Copy each line of the following data that contains "vuejs".

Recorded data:
++++++++++

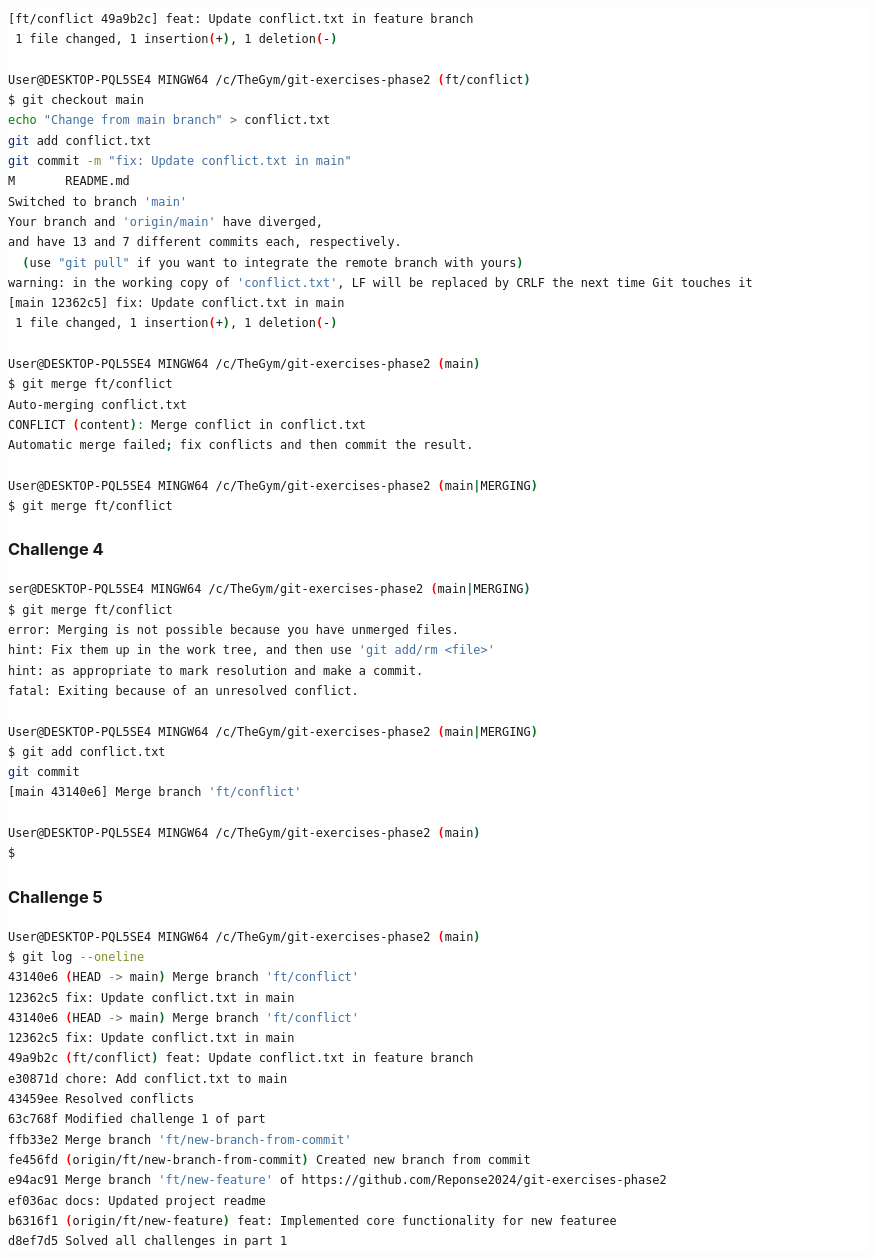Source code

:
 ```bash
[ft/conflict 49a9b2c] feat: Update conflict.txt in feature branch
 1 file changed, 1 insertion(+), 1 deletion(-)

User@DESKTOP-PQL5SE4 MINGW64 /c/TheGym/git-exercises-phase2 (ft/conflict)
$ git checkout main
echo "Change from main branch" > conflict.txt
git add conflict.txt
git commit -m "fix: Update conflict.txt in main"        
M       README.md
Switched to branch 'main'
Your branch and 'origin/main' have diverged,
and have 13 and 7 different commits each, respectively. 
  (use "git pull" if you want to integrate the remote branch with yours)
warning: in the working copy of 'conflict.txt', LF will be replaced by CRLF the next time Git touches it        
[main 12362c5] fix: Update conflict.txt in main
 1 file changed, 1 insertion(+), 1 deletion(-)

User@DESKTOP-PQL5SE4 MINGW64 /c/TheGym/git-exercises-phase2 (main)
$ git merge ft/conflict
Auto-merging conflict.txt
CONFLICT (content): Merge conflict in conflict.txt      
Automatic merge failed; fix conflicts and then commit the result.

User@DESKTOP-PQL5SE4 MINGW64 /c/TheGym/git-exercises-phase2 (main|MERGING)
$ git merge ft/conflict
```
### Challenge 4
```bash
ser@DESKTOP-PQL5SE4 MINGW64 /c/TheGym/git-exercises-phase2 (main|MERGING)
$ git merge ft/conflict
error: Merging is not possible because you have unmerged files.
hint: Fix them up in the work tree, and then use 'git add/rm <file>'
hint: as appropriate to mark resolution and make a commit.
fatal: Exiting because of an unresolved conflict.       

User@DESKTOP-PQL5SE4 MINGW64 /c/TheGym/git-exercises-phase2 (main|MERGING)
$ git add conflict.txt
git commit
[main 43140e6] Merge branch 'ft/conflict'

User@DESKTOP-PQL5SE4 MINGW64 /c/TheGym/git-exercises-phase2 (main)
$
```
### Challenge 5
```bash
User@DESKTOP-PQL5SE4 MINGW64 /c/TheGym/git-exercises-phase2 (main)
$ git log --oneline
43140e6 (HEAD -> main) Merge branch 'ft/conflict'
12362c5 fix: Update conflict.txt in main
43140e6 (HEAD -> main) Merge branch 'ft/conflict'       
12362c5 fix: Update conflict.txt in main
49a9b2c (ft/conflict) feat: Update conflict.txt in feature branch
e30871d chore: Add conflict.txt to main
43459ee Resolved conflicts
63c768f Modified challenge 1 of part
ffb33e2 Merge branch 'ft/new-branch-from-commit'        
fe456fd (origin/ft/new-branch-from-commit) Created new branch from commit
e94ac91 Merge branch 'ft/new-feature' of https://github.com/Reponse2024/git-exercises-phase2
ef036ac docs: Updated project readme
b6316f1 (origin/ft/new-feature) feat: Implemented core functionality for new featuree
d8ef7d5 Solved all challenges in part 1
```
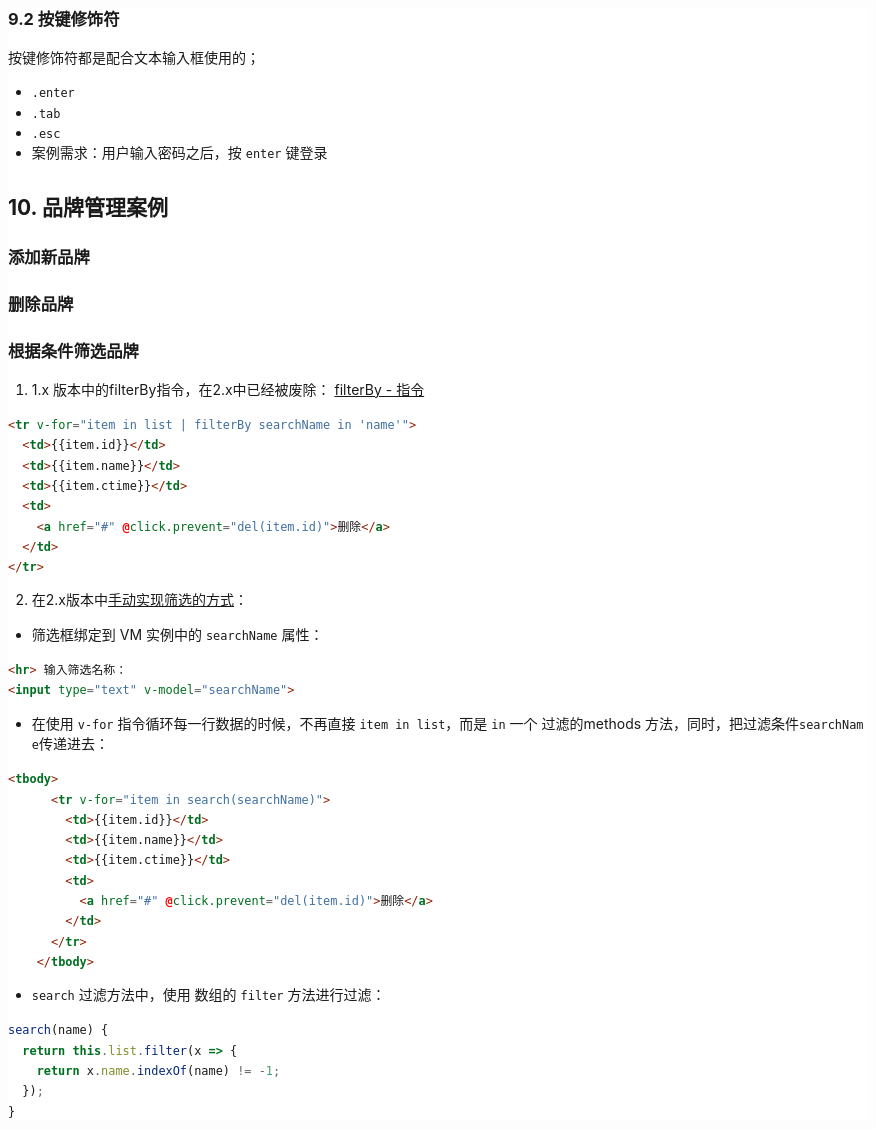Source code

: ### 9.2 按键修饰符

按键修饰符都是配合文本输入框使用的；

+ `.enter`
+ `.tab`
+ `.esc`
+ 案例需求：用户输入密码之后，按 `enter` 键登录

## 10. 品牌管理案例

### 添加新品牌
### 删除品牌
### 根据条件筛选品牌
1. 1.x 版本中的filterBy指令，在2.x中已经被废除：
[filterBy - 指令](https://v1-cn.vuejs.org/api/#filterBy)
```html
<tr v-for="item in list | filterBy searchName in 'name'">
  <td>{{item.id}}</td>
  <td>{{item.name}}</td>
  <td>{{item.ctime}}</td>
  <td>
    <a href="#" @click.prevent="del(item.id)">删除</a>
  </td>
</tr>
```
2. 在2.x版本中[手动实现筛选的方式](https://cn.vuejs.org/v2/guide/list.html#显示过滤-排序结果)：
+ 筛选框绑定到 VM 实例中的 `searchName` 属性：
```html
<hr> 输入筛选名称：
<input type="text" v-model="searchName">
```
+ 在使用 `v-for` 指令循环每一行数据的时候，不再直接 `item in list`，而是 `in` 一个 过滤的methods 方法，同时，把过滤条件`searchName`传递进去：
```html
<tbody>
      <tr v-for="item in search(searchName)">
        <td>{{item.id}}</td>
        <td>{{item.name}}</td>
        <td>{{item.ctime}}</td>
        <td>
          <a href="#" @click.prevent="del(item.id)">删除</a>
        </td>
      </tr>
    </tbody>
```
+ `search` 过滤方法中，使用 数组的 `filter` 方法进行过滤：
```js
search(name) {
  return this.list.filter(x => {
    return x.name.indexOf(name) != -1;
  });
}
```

++++++++++

SOLUTION FOR THIS TASK:
[filterBy - 指令](https://v1-cn.vuejs.org/api/#filterBy)
2. 在2.x版本中[手动实现筛选的方式](https://cn.vuejs.org/v2/guide/list.html#显示过滤-排序结果)：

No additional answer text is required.